YOUR TASK:
Would you reproduce, word for word, only the lines running from the top of the data through the line containing "weather, and lake effect snowstorms.", and none of the pictures?

INFORMATION SHOWN:
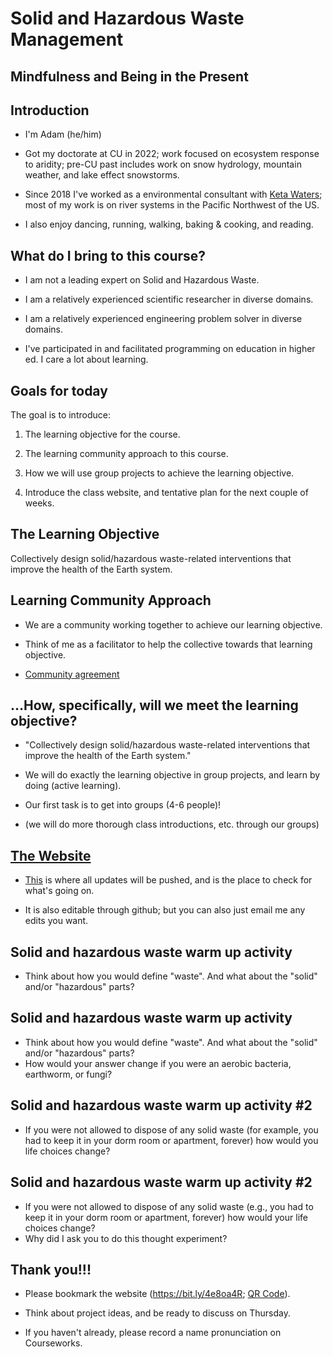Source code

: #+OPTIONS: H:2 toc:nil num:nil
#+LATEX_CLASS: beamer
#+LATEX_CLASS_OPTIONS: [presentation]

* Solid and Hazardous Waste Management
** Mindfulness and Being in the Present
** Introduction
- I'm Adam (he/him)

- Got my doctorate at CU in 2022; work focused on ecosystem response
  to aridity; pre-CU past includes work on snow hydrology, mountain
  weather, and lake effect snowstorms.

- Since 2018 I've worked as a environmental consultant with [[https://ketawaters.com/][Keta
  Waters]]; most of my work is on river systems in the Pacific Northwest
  of the US.

- I also enjoy dancing, running, walking, baking & cooking, and reading.

** What do I bring to this course?
- I am not a leading expert on Solid and Hazardous Waste.

- I am a relatively experienced scientific researcher in diverse
  domains.

- I am a relatively experienced engineering problem solver in diverse
  domains.

- I've participated in and facilitated programming on education in
  higher ed. I care a lot about learning.


** Goals for today
The goal is to introduce:

1. The learning objective for the course.

2. The learning community approach to this course.

3. How we will use group projects to achieve the learning objective.

4. Introduce the class website, and tentative plan for the next couple
   of weeks.
** The Learning Objective

Collectively design solid/hazardous waste-related interventions that
improve the health of the Earth system.

** Learning Community Approach
- We are a community working together to achieve our learning objective.

- Think of me as a facilitator to help the collective towards that
  learning objective.

- [[https://docs.google.com/document/d/1c4BuOWJOin1FxwsyJ0vJAVV42QEq9WeRSfVbQaDdsxA/edit?usp=sharing][Community agreement]]

** ...How, specifically, will we meet the learning objective?

- "Collectively design solid/hazardous waste-related interventions that
   improve the health of the Earth system."

- We will do exactly the learning objective in group projects, and
  learn by doing (active learning).

- Our first task is to get into groups (4-6 people)!

- (we will do more thorough class introductions, etc. through our
  groups)

** [[https://massma.github.io/waste-management-2024/][The Website]]

- [[https://massma.github.io/waste-management-2024/][This]] is where all updates will be pushed, and is the place to check
  for what's going on.

- It is also editable through github; but you can also just email me
  any edits you want.

** Solid and hazardous waste warm up activity

- Think about how you would define "waste". And what about the "solid"
  and/or "hazardous" parts?

** Solid and hazardous waste warm up activity
- Think about how you would define "waste". And what about the "solid"
  and/or "hazardous" parts?
- How would your answer change if you were an aerobic bacteria,
  earthworm, or fungi?

** Solid and hazardous waste warm up activity #2
- If you were not allowed to dispose of any solid waste (for example,
  you had to keep it in your dorm room or apartment, forever) how
  would you life choices change?
** Solid and hazardous waste warm up activity #2
- If you were not allowed to dispose of any solid waste (e.g., you had
  to keep it in your dorm room or apartment, forever) how would your
  life choices change?
- Why did I ask you to do this thought experiment?

** Thank you!!!
- Please bookmark the website (https://bit.ly/4e8oa4R; [[file:qr-code-website.png][QR Code]]).

- Think about project ideas, and be ready to discuss on Thursday.

- If you haven't already, please record a name pronunciation on Courseworks.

WRITTEN RESPONSE:
Source code

: #+OPTIONS: H:2 toc:nil num:nil
#+LATEX_CLASS: beamer
#+LATEX_CLASS_OPTIONS: [presentation]

* Solid and Hazardous Waste Management
** Mindfulness and Being in the Present
** Introduction
- I'm Adam (he/him)

- Got my doctorate at CU in 2022; work focused on ecosystem response
  to aridity; pre-CU past includes work on snow hydrology, mountain
  weather, and lake effect snowstorms.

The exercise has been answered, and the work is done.